François Hollande obtient une victoire nette mais pas large
François Hollande a été élu, ce 6 mai, le septième président de la Ve République avec autour de 52% des suffrages exprimés. C’est la conclusion d’une longue bataille électorale dans laquelle le Président sortant n’aura jamais réussi à prendre le dessus.
La participation a progressé d’un point avec 19,5% d’abstention contre 20,5% au premier tour, ce qui était nettement insuffisant pour bousculer des équilibres du premier tour annonciateurs d’une victoire du candidat socialiste. On est cependant loin de la très forte participation enregistrée en 2007 (16% d’abstention) comme en 1981 (14,2%). Un grand nombre de bulletins blancs et nuls semble avoir été enregistrés (aux alentours de 5% des votants).
Comparable à Mitterrand en 1981
Hollande réalise un score supérieur à celui, très court, de Valéry Giscard d’Estaing en 1974 (50,8%) et du même ordre que celui de François Mitterrand en 1981 (51,8%).

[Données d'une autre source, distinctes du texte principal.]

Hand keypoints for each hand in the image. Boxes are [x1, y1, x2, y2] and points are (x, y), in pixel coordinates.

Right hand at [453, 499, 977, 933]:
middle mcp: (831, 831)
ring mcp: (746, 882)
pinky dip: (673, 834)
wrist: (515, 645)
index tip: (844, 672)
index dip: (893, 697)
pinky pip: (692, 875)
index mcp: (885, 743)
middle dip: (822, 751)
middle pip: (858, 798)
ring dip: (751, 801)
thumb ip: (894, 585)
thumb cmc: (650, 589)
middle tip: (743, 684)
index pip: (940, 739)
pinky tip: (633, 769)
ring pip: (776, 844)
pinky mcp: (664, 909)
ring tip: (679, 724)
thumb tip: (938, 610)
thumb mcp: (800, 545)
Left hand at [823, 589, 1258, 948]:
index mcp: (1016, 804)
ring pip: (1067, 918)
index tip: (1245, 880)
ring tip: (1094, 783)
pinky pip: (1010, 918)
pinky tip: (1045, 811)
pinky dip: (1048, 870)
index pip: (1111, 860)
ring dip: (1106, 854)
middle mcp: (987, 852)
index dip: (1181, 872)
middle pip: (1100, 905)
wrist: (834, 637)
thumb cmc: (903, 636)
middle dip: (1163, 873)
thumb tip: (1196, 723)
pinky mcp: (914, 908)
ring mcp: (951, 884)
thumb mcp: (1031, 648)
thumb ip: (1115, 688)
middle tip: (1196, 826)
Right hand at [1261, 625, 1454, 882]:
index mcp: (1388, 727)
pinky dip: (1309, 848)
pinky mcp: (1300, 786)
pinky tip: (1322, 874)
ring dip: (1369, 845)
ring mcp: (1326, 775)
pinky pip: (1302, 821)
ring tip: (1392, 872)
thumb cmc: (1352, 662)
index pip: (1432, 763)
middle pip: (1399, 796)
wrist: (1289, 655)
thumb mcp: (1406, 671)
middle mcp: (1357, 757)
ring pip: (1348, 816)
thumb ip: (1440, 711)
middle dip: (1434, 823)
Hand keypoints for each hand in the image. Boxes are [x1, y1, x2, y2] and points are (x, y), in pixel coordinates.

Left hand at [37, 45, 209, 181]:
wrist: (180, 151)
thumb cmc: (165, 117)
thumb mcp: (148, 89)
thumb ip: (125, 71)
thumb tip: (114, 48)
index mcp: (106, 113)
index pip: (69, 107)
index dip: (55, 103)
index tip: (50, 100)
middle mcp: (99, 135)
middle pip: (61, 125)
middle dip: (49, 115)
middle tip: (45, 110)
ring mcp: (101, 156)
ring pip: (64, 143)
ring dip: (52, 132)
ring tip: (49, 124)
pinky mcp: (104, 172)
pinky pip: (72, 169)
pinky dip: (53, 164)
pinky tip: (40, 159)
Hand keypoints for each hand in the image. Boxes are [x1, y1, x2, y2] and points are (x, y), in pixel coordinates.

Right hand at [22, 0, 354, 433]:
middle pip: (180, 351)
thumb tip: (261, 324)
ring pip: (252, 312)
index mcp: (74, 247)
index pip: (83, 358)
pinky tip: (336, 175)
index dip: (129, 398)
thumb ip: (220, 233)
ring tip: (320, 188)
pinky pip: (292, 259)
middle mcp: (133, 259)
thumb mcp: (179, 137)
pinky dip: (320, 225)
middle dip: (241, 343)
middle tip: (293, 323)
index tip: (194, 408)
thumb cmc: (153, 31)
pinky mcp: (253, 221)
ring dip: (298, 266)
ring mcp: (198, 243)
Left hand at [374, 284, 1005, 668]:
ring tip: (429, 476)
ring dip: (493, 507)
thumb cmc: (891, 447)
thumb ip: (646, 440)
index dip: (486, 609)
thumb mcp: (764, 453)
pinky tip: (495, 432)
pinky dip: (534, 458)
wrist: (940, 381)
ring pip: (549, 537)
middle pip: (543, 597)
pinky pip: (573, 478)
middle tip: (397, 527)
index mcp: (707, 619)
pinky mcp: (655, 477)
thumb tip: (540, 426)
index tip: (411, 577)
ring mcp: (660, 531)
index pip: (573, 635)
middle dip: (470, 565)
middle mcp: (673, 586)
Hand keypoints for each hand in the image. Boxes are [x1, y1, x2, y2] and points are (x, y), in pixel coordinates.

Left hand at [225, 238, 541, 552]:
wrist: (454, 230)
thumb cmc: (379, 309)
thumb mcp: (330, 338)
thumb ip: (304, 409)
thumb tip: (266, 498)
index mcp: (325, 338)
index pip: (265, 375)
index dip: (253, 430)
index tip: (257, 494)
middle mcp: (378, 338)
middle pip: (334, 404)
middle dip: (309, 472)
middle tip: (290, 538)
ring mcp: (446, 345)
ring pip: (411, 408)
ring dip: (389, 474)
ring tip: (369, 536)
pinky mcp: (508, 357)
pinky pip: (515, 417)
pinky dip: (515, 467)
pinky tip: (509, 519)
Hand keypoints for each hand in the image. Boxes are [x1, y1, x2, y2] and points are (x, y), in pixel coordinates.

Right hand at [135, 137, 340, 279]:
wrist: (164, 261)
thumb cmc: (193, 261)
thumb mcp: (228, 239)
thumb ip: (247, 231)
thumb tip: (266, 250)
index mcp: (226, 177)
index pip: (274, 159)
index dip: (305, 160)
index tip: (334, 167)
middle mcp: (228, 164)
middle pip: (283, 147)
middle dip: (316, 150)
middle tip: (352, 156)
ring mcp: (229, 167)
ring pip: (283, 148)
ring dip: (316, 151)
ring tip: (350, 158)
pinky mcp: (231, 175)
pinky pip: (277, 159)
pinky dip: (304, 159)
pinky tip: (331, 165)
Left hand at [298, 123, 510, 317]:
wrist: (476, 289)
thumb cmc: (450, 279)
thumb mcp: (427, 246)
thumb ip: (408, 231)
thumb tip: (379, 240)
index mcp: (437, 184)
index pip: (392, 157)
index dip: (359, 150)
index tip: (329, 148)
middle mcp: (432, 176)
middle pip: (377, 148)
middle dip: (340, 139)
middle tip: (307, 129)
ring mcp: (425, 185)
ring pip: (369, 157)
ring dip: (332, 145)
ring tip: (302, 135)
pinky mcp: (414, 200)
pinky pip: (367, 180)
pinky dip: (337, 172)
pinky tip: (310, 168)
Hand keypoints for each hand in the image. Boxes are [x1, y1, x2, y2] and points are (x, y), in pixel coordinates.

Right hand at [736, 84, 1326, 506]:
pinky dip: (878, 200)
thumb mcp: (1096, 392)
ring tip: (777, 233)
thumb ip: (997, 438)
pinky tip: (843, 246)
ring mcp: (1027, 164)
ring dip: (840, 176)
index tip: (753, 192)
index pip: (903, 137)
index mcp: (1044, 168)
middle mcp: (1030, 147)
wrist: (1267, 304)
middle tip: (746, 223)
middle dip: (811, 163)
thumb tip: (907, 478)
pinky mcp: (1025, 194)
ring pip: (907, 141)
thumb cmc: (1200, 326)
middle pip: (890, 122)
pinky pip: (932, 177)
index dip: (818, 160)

Mais le candidat socialiste ne réédite pas la performance de Jacques Chirac en 1995 (52,6%) ni le record enregistré par Nicolas Sarkozy en 2007 (53,1%) pour un nouveau Président élu dans le cadre d’un affrontement droite-gauche.
Le Président sortant semble avoir été le principal bénéficiaire du léger surcroît de participation. Rappelons que les électorats se renouvellent plus qu’on ne l’imagine d’un tour à l’autre. Son relatif bon score ne s’explique apparemment pas par une remontée de reports de voix de l’électorat lepéniste en sa faveur. Il est à noter que l’intention de vote personnelle de François Bayrou n’apparaît guère avoir influencé ses électeurs du 22 avril dont une majorité relative aurait voté en faveur de Sarkozy ce dimanche.
« Ne me faites pas une victoire étriquée », avait supplié le candidat de gauche vendredi dernier. Il a été entendu partiellement mais il n’a pas obtenu la « victoire large » qu’il appelait de ses vœux. Hollande n’a peut-être pas mobilisé, autant qu’il l’aurait espéré, un électorat de gauche confiant dans sa victoire et parfois peu enthousiasmé par ses orientations.
Un contexte périlleux pour le vainqueur
Ce résultat relativement décevant ne va pas faciliter l’alternance. Le deuxième Président de gauche de la Ve République sait qu’il arrive au pouvoir dans un contexte périlleux.
Les électeurs lui auraient-ils réservé une « victoire empoisonnée » en le propulsant à la tête de l’Etat au milieu d’une profonde crise économique, dans une Europe à la cohésion rudement secouée, et porté par une majorité, tant électorale que politique, limitée et hétérogène ?
La drôle de défaite de Sarkozy
« Vous n’imaginez pas combien les choses vont se jouer sur le fil du rasoir », prévoyait Sarkozy ce vendredi. Nous manquions effectivement d’imagination. Le Président sortant a été battu de façon nette. Il n’en demeure pas moins que son score reste appréciable pour un homme aussi impopulaire pendant quatre de cinq ans de son mandat.
Rappelons que Sarkozy a achevé son mandat avec seulement 36% de Français « satisfaits » de son action « comme président de la République » et 64% de « mécontents », selon le baromètre de l’Ifop ! Le candidat de la droite a visiblement réussi à mobiliser son camp malgré les préventions de beaucoup de ces électeurs à son endroit.
Victime d’une pareil rejet, rendant sa défaite prévisible depuis des mois, l’enjeu était en réalité, pour Sarkozy, d’être le mieux battu possible. La stratégie droitière et « populiste » impulsée par son conseiller Patrick Buisson, lui-même issu de l’extrême droite, a peut-être été payante dans cette perspective. Avec sa thématique des « frontières », Sarkozy a su capitaliser sur des craintes relatives à l’immigration et au libre-échange quelque peu négligées par Hollande.
Le déshonneur
Mais cette défaite quantitativement appréciable est aussi et surtout qualitativement désastreuse. En courant derrière l’électorat lepéniste, en caricaturant son image de chasseur de voix sans scrupules, le Président sortant a vraisemblablement abîmé son image. Nombreux sont ceux, à droite, qui lui attribueront, non sans raison, la paternité de cette défaite. Cela ne facilitera pas son éventuelle intention, que l’on est en droit de suspecter, de revenir dans le jeu politique le moment venu.
Le résultat, plus serré que prévu, du scrutin présidentiel laisse présager des élections législatives relativement incertaines. Si la probabilité que les électeurs confirment leur choix d’un Président de gauche par une majorité de même couleur au Palais-Bourbon est élevée, la perspective de voir le PS contrôler à lui seul l’Assemblée nationale semble très aléatoire.